The Fourth US Circuit Court of Appeals has ruled that Virginia’s Department of Environmental Quality (DEQ) thoroughly reviewed the environmental impacts of Equitrans Midstream Corp.’s 303-mile, 42-in. OD Mountain Valley natural gas pipeline (MVP) before issuing its Clean Water Act (CWA) permit to cross streams and wetlands.

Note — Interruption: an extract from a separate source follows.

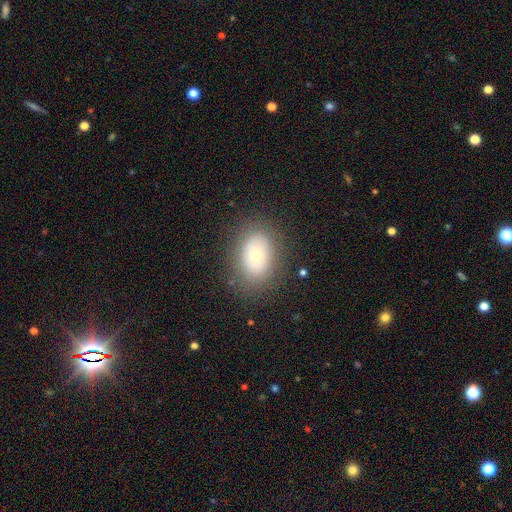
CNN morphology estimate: smooth 65%, featured or disk 25%, star or artifact 11%. Down the decision tree: how rounded — in between (77%); merging — none (81%).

The 2-bcfd pipeline is 94% complete, according to Equitrans.
DEQ provided the court with a final fact sheet explaining that it had reviewed each crossing in MVP’s application and that MVP had met its burden of providing alternatives and explaining why its chosen route was the “least environmentally damaging practicable alternative.” The primary objection presented by petitioners regarding MVP’s Virginia Water Protection permit was that the project had “failed to evaluate whether alternative crossing locations would be environmentally preferable and practicable.”
Chief Judge Roger Gregory noted that “assertions to the contrary, there is evidence in the record which indicates the agencies did not simply ‘rubber stamp’ MVP’s proposed crossing methods,” as had been asserted. “Rather, the agencies asked a number of clarifying questions to ensure they were satisfied that the project minimizes the impact on the environment.”

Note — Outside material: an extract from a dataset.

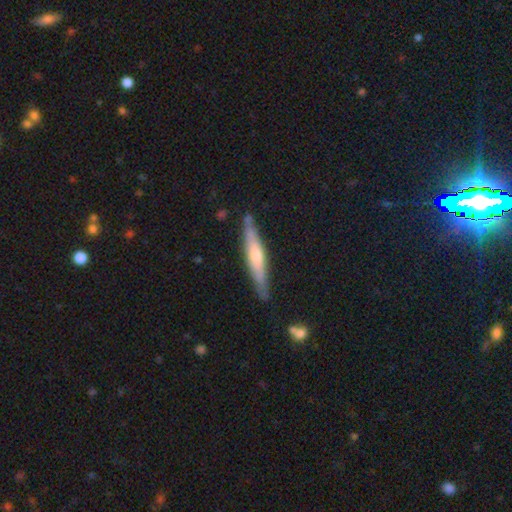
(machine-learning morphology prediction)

MVP earlier this month received US Fish and Wildlife Service approval of the project (OGJ Online, Mar. 7, 2023). Equitrans is targeting a second-quarter 2023 resumption of construction and to have the project finished by the end of the year. There is, however, a challenge to West Virginia’s CWA permitting still pending before the Fourth Circuit.
The pipeline would carry Appalachian natural gas to mid-Atlantic markets.